225bis Charles Boxer’s New Years Day

On the morning of New Years Day, the prolific historian Charles Boxer drafted a list of his writing and speaking commitments for the year, crossing each one off as he accomplished it. Schwartz resolves to do the same.


One of my heroes is Charles Boxer (1904-2000). I knew him as a brilliant historian of the Dutch in Japan, the East Indies and Brazil, but he did much more in his long and rich life. The title of a massive biography that I read recently, by Dauril Alden, says it all: Charles R. Boxer, an uncommon life: soldier, historian, teacher, collector, traveller, Fundação Oriente 2001. Well, not all, because Boxer’s love life was also impressive.

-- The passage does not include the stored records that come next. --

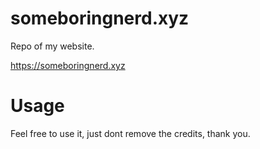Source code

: # someboringnerd.xyz
Repo of my website.

https://someboringnerd.xyz

# Usage
Feel free to use it, just dont remove the credits, thank you.
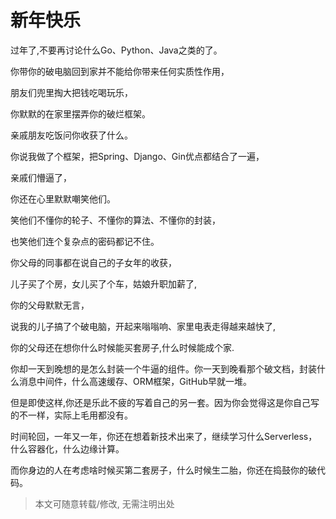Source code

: # 新年快乐

过年了,不要再讨论什么Go、Python、Java之类的了。

你带你的破电脑回到家并不能给你带来任何实质性作用，

朋友们兜里掏大把钱吃喝玩乐，

你默默的在家里摆弄你的破烂框架。

亲戚朋友吃饭问你收获了什么。

你说我做了个框架，把Spring、Django、Gin优点都结合了一遍，

亲戚们懵逼了，

你还在心里默默嘲笑他们。

笑他们不懂你的轮子、不懂你的算法、不懂你的封装，

也笑他们连个复杂点的密码都记不住。

你父母的同事都在说自己的子女年的收获，

儿子买了个房，女儿买了个车，姑娘升职加薪了,

你的父母默默无言，

说我的儿子搞了个破电脑，开起来嗡嗡响、家里电表走得越来越快了,

你的父母还在想你什么时候能买套房子,什么时候能成个家.

你却一天到晚想的是怎么封装一个牛逼的组件。你一天到晚看那个破文档，封装什么消息中间件，什么高速缓存、ORM框架，GitHub早就一堆。

但是即使这样,你还是乐此不疲的写着自己的另一套。因为你会觉得这是你自己写的不一样，实际上毛用都没有。

时间轮回，一年又一年，你还在想着新技术出来了，继续学习什么Serverless，什么容器化，什么边缘计算。

而你身边的人在考虑啥时候买第二套房子，什么时候生二胎，你还在捣鼓你的破代码。

> 本文可随意转载/修改, 无需注明出处

<nocopyright value="true"></nocopyright>
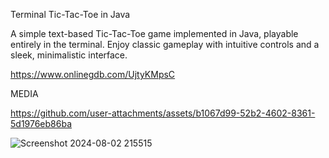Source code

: Terminal Tic-Tac-Toe in Java

A simple text-based Tic-Tac-Toe game implemented in Java, playable entirely in the terminal. Enjoy classic gameplay with intuitive controls and a sleek, minimalistic interface.

https://www.onlinegdb.com/UjtyKMpsC

MEDIA

https://github.com/user-attachments/assets/b1067d99-52b2-4602-8361-5d1976eb86ba

![Screenshot 2024-08-02 215515](https://github.com/user-attachments/assets/56670749-4be6-4b01-a7db-f8ef473ebb5d)
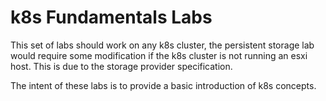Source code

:# k8s Fundamentals Labs

This set of labs should work on any k8s cluster, the persistent storage lab would require some modification if the k8s cluster is not running an esxi host. This is due to the storage provider specification.

The intent of these labs is to provide a basic introduction of k8s concepts.
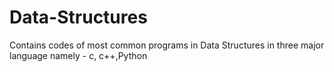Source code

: # Data-Structures
Contains codes of most common programs in Data Structures in three major language namely - c, c++,Python

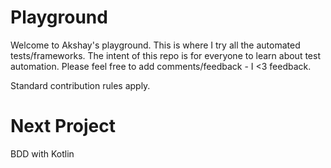 # Playground
Welcome to Akshay's playground. This is where I try all the automated tests/frameworks. The intent of this repo is for everyone to learn about test automation. Please feel free to add comments/feedback - I <3 feedback.

Standard contribution rules apply.

# Next Project
BDD with Kotlin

One passage that grabbed me comes back today, 1 January 2005: “Every New Years Day, Charles arose and after his bath and breakfast sat at his desk where he drew up a list of writing commitments for the ensuing year. That list included commitments – conference papers to be written, lectures to be delivered and especially books to be completed. He kept that list on his desk and as he finished each item, he struck it off” (p. 347). His days and frequent journeys were planned equally methodically.

Those New Years lists were long. “Between 1947 and 1969, he produced an astounding 146 publications, of which 18 were books (or parts of books), the remainder being articles” (p. 342). What a man!

As a fervent but unpracticing believer in time management, this system touches me deeply. Hoping that it is never too late to get a grip on one’s time, I am following Boxer’s example this morning. (I began to insert my list here, but thought better after all of publishing it on Internet.) On to it, with a salute to the great Charles Boxer.